(EXERCISE TASK A): In the Varekai review, what act closes the show?
(EXERCISE TASK B): Carry on the Varekai review from its final sentence, writing in the same voice.

>> BEGIN PAGE EXCERPT

Cirque du Soleil has made a reputation for itself - if not an actual empire - by reinventing the circus. Gone are the elephants, the lion tamers, and the clowns with white-face and big floppy shoes. In their place are artistry and stagecraft. Cirque du Soleil provides high-end circus entertainment, with international casts of performers in richly designed and choreographed shows that verge on the theatrical.
Given its pedigree, I had expected to be somewhat impressed by Varekai, the latest offering from Cirque du Soleil. But while I had anticipated being moved by its blend of artistry and circus acts, I was totally unprepared to be blown away by its final act, a set of "Russian Swing Acrobats" whose act sent artistry out the window and dropped jaws with pure amazing stunts. Truth be told, they missed a couple of landings, but that didn't detract one whit. When you're aiming for the impossible, a ninety percent success rate is still pretty darned impressive.
But the Russian Swing Acrobats underline a point that sometimes gets lost when thinking about Cirque du Soleil: all the theatrical trappings that are the company's trademark are not there to make up for any lack in quality in the circus acts themselves. The backbone of Varekai is a company of acrobats and aerial artists that would knock socks off in any circumstances.

>> END PAGE EXCERPT
>> BEGIN GIVEN INFORMATION

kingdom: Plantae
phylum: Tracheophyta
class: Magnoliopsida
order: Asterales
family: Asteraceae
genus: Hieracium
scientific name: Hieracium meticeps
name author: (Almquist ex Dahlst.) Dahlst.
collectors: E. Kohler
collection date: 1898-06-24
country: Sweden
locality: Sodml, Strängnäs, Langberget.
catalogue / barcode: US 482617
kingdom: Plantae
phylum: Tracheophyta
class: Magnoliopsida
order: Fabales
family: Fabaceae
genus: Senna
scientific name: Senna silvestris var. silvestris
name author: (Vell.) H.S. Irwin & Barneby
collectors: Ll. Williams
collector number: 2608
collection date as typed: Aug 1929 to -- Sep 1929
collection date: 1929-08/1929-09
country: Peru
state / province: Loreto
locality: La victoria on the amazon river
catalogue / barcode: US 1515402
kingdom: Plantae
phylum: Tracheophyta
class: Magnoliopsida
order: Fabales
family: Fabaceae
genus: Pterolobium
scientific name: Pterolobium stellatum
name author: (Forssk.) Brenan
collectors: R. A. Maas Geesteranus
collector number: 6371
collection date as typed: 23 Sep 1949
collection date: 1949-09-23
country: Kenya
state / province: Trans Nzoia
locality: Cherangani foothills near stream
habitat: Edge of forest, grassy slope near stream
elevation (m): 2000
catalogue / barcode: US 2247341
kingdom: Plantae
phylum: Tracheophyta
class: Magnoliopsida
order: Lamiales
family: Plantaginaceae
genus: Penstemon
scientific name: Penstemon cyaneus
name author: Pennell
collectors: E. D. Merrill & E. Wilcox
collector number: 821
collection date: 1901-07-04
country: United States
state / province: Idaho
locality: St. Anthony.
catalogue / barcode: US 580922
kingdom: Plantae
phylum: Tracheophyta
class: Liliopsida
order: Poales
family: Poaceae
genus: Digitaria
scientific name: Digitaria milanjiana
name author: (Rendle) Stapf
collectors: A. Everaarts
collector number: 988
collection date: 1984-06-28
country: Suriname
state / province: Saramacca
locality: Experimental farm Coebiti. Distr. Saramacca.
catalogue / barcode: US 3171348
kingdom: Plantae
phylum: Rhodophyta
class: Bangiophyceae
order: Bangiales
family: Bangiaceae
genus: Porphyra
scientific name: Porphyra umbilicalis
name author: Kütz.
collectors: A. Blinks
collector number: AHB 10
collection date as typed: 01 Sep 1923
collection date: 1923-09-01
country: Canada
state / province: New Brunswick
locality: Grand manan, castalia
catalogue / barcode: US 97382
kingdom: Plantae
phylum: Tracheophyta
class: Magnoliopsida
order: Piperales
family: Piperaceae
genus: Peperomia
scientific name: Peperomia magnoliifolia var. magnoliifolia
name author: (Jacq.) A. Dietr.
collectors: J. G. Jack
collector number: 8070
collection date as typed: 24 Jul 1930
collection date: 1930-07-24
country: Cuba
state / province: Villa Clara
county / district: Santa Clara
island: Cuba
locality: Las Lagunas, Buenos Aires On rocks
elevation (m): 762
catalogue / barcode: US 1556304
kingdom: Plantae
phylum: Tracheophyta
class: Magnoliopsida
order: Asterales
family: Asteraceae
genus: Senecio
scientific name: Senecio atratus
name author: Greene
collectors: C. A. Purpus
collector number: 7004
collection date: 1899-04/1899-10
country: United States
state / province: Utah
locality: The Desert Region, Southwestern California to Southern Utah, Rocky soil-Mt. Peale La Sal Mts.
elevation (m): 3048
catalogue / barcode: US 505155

>> END GIVEN INFORMATION

(ANSWER A): A set of "Russian Swing Acrobats."

(ANSWER B):
This is not to say Varekai doesn't have its share of acts that straddle the line between artistry and acrobatics. The show's opening act, "The Flight of Icarus," is an aerial act performed by a man suspended not from a trapeze or strap, but a net. The use of the net is stunning in its beauty and touching in its symbolism; the net traps the man, but also gives him support and a degree of freedom. While the precise meaning of the act is likely lost on a good portion of the audience (if you don't pay for a program, you don't know the act's title and will likely conclude from the wings the man originally wore that he is portraying a bird, not Icarus), the emotional content of the man swinging in his net is undeniable. Varekai's creative team wisely puts this character at the center of the show. He wordlessly creates a bond with the audience, and our hearts cry out for him to successfully find whatever he is seeking.
Beginning with Icarus's descent (after a prologue that might well be the best "cell phone speech" in the history of theatre), Varekai introduces circus acts in the context of a plot that is somehow affecting despite being at times unclear. During an act of "Crutch Dancing," the artists create an image where crutches are paralleled by wings. The contextual meaning is unclear (exactly what is the crutch dancer supposed to represent?) but the simple idea that crutches are, for some, like wings is deeply moving. Much of Varekai works in this way. Sometimes, it feels as though there is something going on that you're just not getting, but then you realize it is working on your heart and mind in a fundamental way that bypasses the need for strict comprehension.
Mention should also be made of Varekai's clown act, a completely accessible and genuinely funny performance, plotted around an egotistical and incompetent magician. He comes back later in the show for an encore as an equally egotistical lounge singer in a routine whose simple concept is perfectly executed. The laughs in the show do not belong solely to the clown act - I hadn't thought lightbulb jokes could still be funny, but Varekai manages to take these to another level as well.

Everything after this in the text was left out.